Burial, Ballydunlea, Co. Kerry
Co. Kerry |
Burial Sites
Sometime around the end of June 1854, a routine act of agricultural clearance on land belonging to the Messrs.
Hilliard at Ballydunlea, near Tralee, broke open a chamber that had sat undisturbed for centuries. Workers digging up an old stone fence running the length of a field struck what turned out to be a souterrain, an underground stone-lined passage or chamber typically associated with early medieval settlement in Ireland, often used for storage or refuge. Inside, a man named Hitchcock found fragments of human bone.
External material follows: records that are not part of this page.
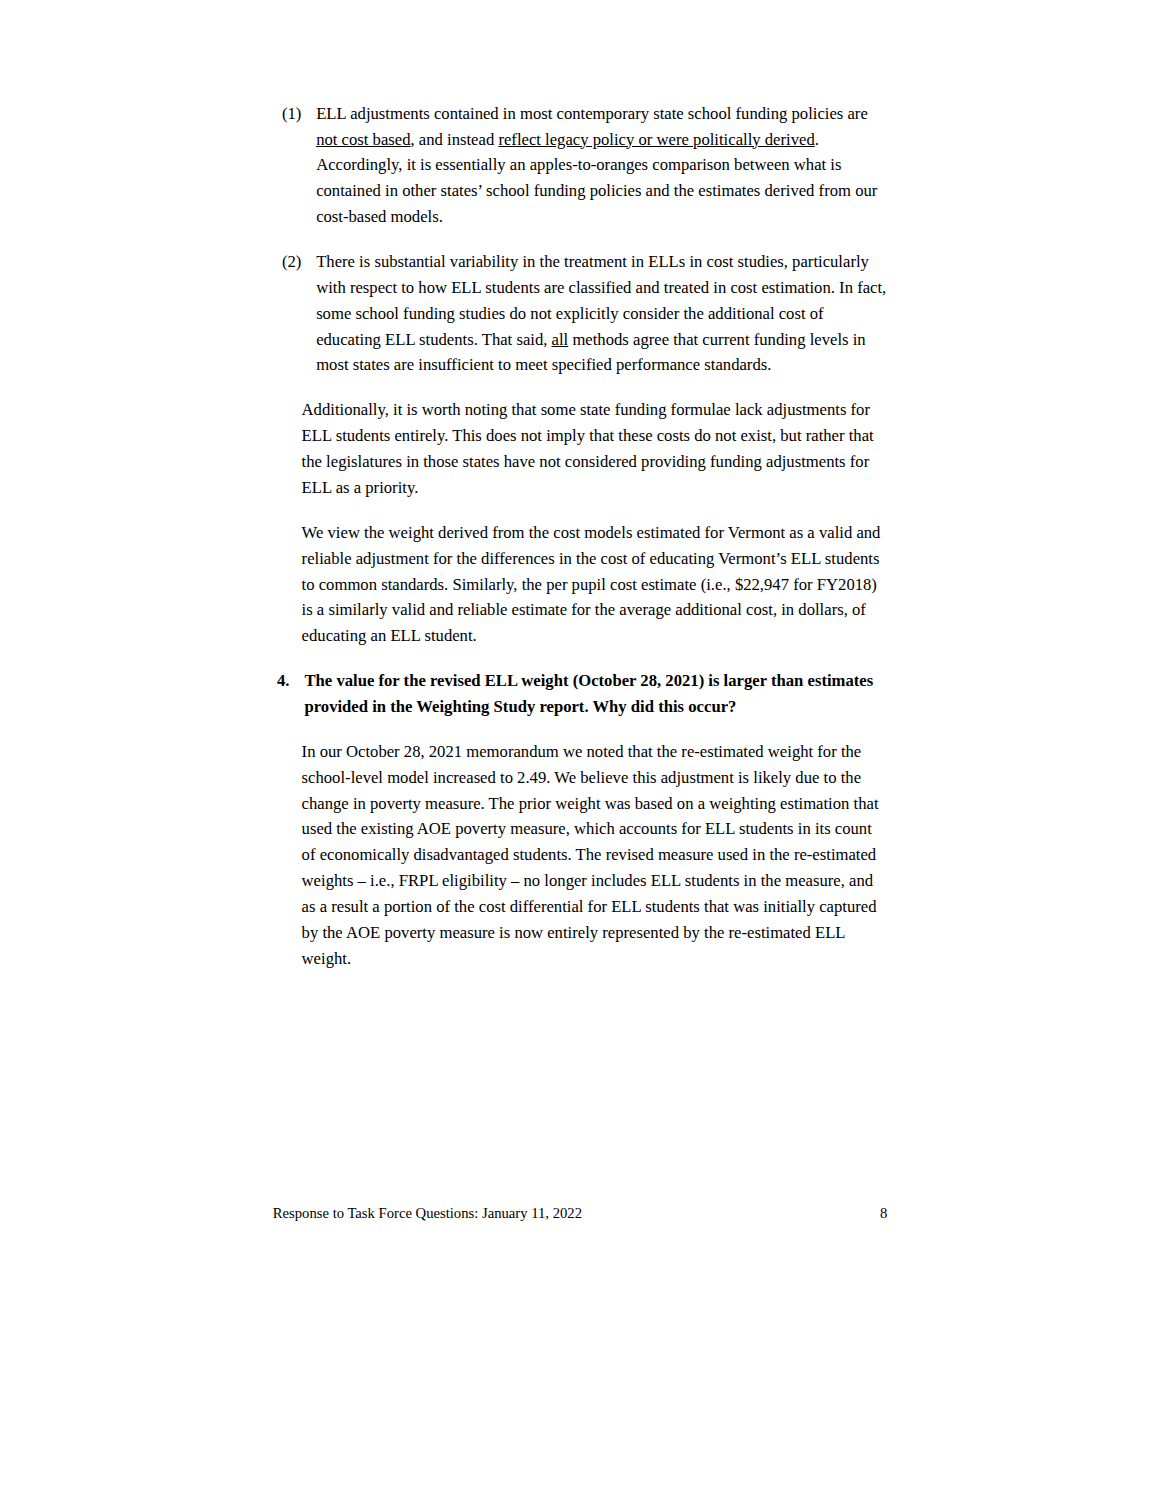(1) ELL adjustments contained in most contemporary state school funding policies are not cost based, and instead reflect legacy policy or were politically derived. Accordingly, it is essentially an apples-to-oranges comparison between what is contained in other states’ school funding policies and the estimates derived from our cost-based models.
(2) There is substantial variability in the treatment in ELLs in cost studies, particularly with respect to how ELL students are classified and treated in cost estimation. In fact, some school funding studies do not explicitly consider the additional cost of educating ELL students. That said, all methods agree that current funding levels in most states are insufficient to meet specified performance standards.
Additionally, it is worth noting that some state funding formulae lack adjustments for ELL students entirely. This does not imply that these costs do not exist, but rather that the legislatures in those states have not considered providing funding adjustments for ELL as a priority.
We view the weight derived from the cost models estimated for Vermont as a valid and reliable adjustment for the differences in the cost of educating Vermont’s ELL students to common standards. Similarly, the per pupil cost estimate (i.e., $22,947 for FY2018) is a similarly valid and reliable estimate for the average additional cost, in dollars, of educating an ELL student.
4.
The value for the revised ELL weight (October 28, 2021) is larger than estimates provided in the Weighting Study report. Why did this occur?
In our October 28, 2021 memorandum we noted that the re-estimated weight for the school-level model increased to 2.49. We believe this adjustment is likely due to the change in poverty measure. The prior weight was based on a weighting estimation that used the existing AOE poverty measure, which accounts for ELL students in its count of economically disadvantaged students. The revised measure used in the re-estimated weights – i.e., FRPL eligibility – no longer includes ELL students in the measure, and as a result a portion of the cost differential for ELL students that was initially captured by the AOE poverty measure is now entirely represented by the re-estimated ELL weight.
Response to Task Force Questions: January 11, 2022 8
What he had stumbled into was likely a burial ground connected to the souterrain, a site that left almost no trace on the surface above it.
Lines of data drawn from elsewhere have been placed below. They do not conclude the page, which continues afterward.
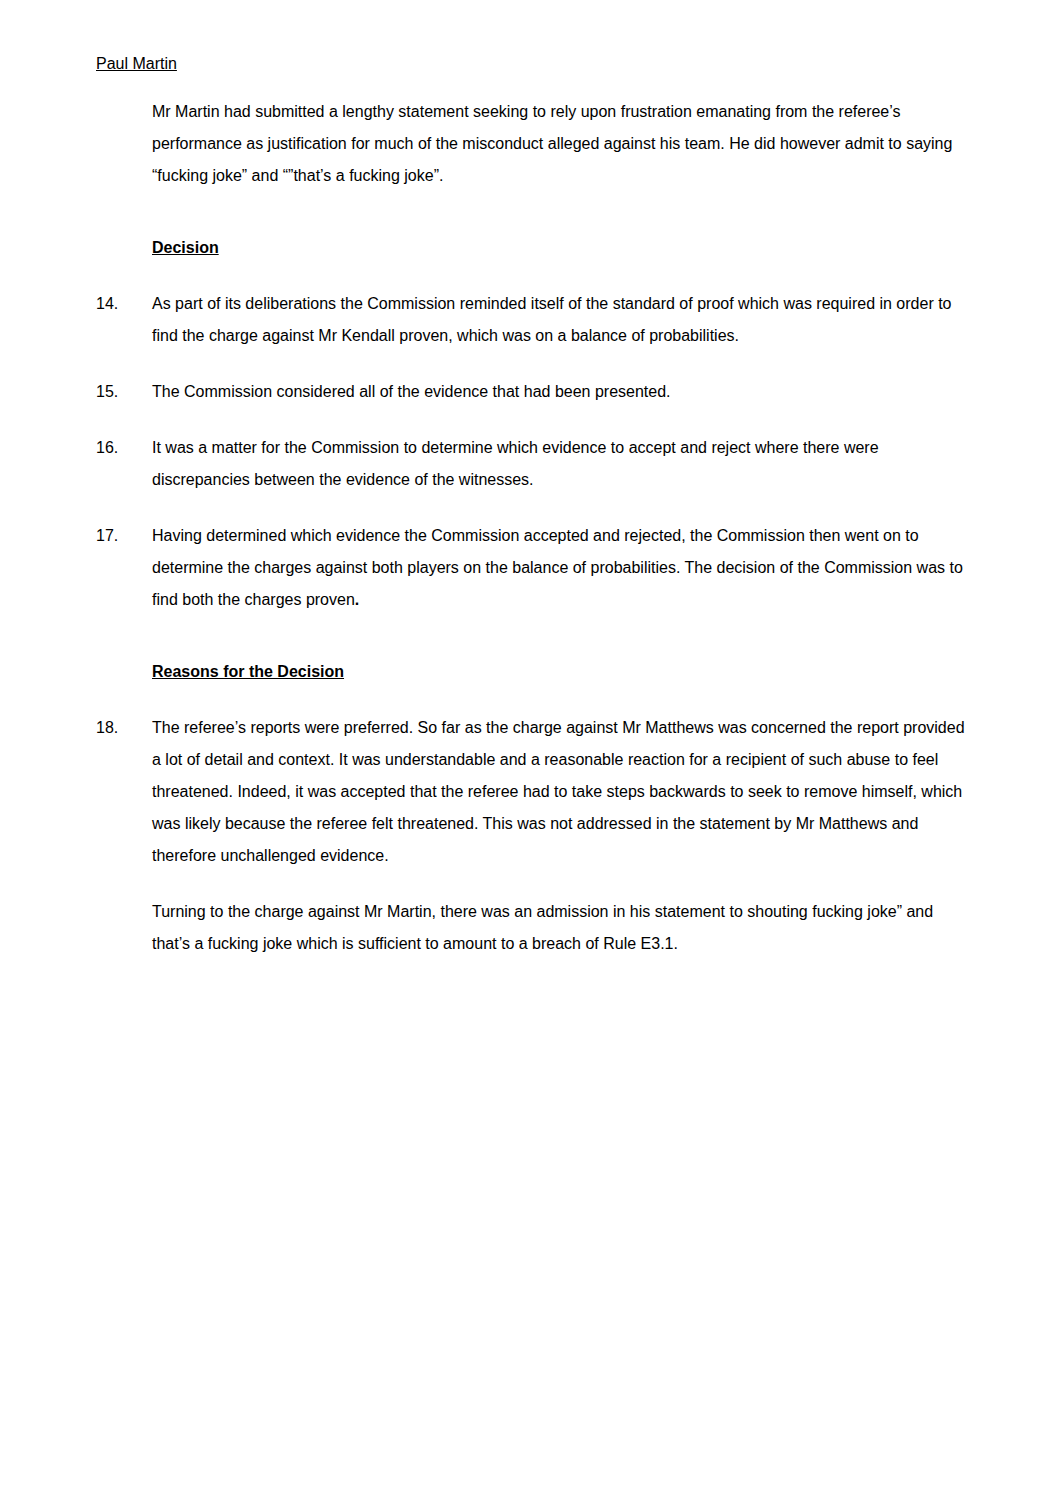Paul Martin
Mr Martin had submitted a lengthy statement seeking to rely upon frustration emanating from the referee’s performance as justification for much of the misconduct alleged against his team. He did however admit to saying “fucking joke” and “”that’s a fucking joke”.
Decision
14. As part of its deliberations the Commission reminded itself of the standard of proof which was required in order to find the charge against Mr Kendall proven, which was on a balance of probabilities.
15. The Commission considered all of the evidence that had been presented.
16. It was a matter for the Commission to determine which evidence to accept and reject where there were discrepancies between the evidence of the witnesses.
17. Having determined which evidence the Commission accepted and rejected, the Commission then went on to determine the charges against both players on the balance of probabilities. The decision of the Commission was to find both the charges proven.
Reasons for the Decision
18.
The referee’s reports were preferred. So far as the charge against Mr Matthews was concerned the report provided a lot of detail and context. It was understandable and a reasonable reaction for a recipient of such abuse to feel threatened. Indeed, it was accepted that the referee had to take steps backwards to seek to remove himself, which was likely because the referee felt threatened. This was not addressed in the statement by Mr Matthews and therefore unchallenged evidence.
Turning to the charge against Mr Martin, there was an admission in his statement to shouting fucking joke” and that’s a fucking joke which is sufficient to amount to a breach of Rule E3.1.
Hitchcock, writing in 1854 to 1855, was methodical and curious in equal measure. He noted that the field showed no visible sign of a fort, though a low mound nearby, overgrown with blackthorn and briars, may once have formed part of a defensive embankment. In the adjoining field, closer to the river, he described a more legible feature: a small stone enclosure he considered unusual, with a large rough stone set at an oblique angle near its centre. He had returned to it often, he wrote, sitting on the stone and speculating about whether it might once have served as an altar. It is the kind of detail that belongs to a particular Victorian sensibility, careful observation laced with romantic inference, but the physical description itself is precise enough to be taken seriously. A later field inspection report noted that the possible burial ground was levelled sometime after 1960, removing what little remained of the surface archaeology at the site.